Page images and their extracted text
▬▬▬

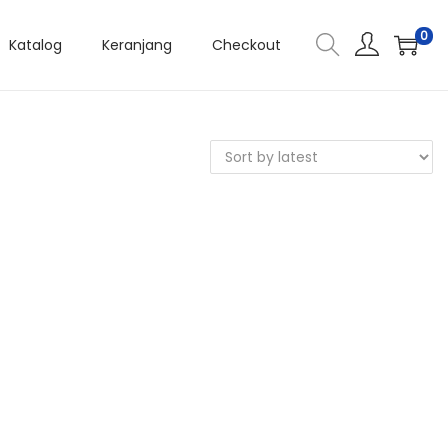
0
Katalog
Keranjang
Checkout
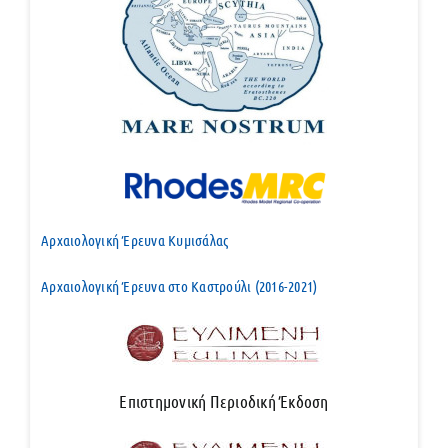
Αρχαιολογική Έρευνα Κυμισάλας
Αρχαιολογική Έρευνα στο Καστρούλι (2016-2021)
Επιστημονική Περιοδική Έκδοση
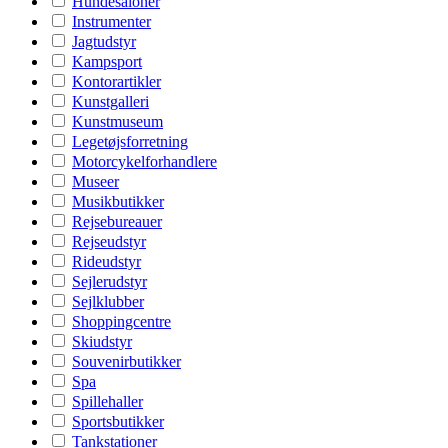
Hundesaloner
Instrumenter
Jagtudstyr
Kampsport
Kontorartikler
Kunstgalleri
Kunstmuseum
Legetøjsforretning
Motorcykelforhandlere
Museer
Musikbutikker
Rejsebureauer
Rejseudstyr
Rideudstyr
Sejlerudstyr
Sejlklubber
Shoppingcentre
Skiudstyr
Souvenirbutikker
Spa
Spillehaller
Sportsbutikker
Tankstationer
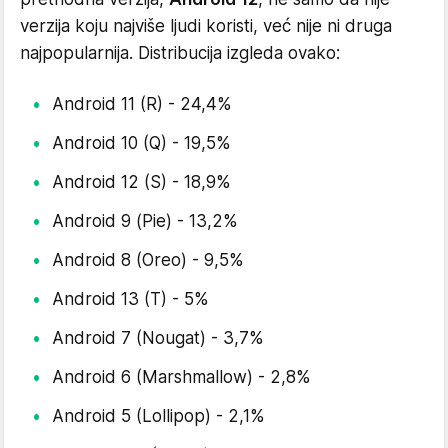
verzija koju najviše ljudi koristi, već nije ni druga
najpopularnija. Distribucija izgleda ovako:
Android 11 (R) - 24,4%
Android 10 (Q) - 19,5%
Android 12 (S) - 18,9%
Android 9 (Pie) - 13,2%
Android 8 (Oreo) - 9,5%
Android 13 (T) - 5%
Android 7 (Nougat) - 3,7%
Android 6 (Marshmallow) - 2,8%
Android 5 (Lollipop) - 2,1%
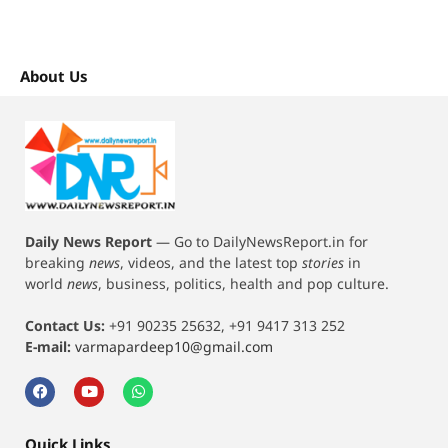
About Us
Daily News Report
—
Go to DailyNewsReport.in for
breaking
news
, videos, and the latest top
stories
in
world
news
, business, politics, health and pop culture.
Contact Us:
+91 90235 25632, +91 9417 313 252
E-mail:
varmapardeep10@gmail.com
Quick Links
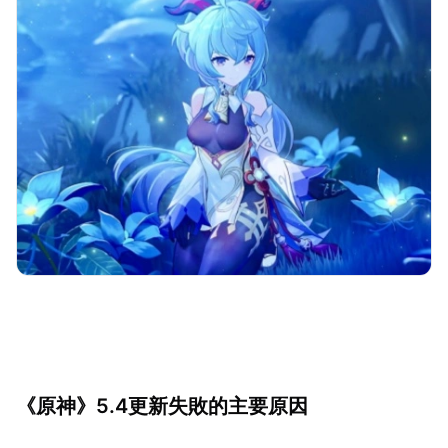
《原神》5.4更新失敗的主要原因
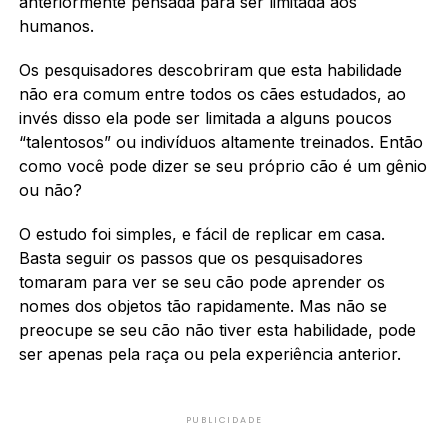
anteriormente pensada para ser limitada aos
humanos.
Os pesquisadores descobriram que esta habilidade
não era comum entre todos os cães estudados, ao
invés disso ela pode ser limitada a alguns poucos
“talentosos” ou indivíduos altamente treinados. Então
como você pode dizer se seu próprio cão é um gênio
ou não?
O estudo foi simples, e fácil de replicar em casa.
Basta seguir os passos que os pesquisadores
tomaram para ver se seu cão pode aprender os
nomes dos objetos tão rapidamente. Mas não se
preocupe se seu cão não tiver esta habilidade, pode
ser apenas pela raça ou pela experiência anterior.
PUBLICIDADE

▬▬▬

**PROMPT**
Turn the stretch from the line containing "anteriormente pensada para ser limitada aos" through the end of the material into a numbered list, omitting any blank lines.

**WRITTEN RESPONSE**
1. anteriormente pensada para ser limitada aos
2. humanos.
3. Os pesquisadores descobriram que esta habilidade
4. não era comum entre todos os cães estudados, ao
5. invés disso ela pode ser limitada a alguns poucos
6. “talentosos” ou indivíduos altamente treinados. Então
7. como você pode dizer se seu próprio cão é um gênio
8. ou não?
9. O estudo foi simples, e fácil de replicar em casa.
10. Basta seguir os passos que os pesquisadores
11. tomaram para ver se seu cão pode aprender os
12. nomes dos objetos tão rapidamente. Mas não se
13. preocupe se seu cão não tiver esta habilidade, pode
14. ser apenas pela raça ou pela experiência anterior.
15. PUBLICIDADE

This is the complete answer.